## PROBLEM
List all lines of the data that include the string "plant".

## TASK INPUTS

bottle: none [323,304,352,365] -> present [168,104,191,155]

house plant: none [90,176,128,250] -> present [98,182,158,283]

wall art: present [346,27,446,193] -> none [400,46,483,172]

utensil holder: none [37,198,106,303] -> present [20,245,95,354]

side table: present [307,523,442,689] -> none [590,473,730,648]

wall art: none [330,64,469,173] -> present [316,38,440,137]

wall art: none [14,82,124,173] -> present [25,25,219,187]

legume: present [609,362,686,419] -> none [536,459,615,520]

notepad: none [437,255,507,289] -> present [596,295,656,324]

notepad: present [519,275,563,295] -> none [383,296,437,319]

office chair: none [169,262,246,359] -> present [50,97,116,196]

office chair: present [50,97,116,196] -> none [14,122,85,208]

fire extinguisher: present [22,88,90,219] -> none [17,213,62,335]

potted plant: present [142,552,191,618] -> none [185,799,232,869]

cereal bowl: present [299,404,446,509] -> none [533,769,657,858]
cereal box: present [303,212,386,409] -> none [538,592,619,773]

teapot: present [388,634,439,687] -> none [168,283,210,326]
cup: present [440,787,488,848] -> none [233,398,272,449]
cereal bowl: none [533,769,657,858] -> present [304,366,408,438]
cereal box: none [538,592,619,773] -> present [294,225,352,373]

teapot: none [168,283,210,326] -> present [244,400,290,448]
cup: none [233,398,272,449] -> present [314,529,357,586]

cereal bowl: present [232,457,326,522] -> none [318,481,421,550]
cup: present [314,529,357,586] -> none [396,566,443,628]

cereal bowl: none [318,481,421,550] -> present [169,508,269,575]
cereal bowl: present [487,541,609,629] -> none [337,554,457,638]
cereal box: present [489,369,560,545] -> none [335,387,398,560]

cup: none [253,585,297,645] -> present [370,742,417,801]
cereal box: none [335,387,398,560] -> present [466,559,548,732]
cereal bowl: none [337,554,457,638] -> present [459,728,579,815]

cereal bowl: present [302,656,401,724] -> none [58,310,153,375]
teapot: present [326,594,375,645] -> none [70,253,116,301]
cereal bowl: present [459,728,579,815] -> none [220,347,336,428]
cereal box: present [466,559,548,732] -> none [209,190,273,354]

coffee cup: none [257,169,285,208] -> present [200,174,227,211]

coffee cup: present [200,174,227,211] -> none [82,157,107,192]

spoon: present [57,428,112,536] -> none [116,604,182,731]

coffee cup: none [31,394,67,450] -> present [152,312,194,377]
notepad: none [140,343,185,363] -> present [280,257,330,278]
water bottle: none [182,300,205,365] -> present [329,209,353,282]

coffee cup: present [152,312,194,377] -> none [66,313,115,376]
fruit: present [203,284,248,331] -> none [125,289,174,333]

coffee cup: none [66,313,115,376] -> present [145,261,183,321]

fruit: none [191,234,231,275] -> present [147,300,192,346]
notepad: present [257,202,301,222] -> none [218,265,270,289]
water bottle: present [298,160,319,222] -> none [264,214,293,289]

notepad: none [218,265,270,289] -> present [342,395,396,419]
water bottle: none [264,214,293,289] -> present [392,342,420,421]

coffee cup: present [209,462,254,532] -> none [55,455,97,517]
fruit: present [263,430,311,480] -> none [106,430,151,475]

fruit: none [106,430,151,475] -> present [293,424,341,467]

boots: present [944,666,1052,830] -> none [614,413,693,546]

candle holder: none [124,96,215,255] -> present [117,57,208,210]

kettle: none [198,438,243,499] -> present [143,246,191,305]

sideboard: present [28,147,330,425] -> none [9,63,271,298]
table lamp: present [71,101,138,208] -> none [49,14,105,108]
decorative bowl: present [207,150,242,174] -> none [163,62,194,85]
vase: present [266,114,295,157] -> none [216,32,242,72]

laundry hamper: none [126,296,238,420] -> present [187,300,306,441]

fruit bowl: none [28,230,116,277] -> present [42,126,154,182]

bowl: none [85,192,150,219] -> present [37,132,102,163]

## SOLUTION TO THIS EXERCISE
house plant: none [90,176,128,250] -> present [98,182,158,283]
potted plant: present [142,552,191,618] -> none [185,799,232,869]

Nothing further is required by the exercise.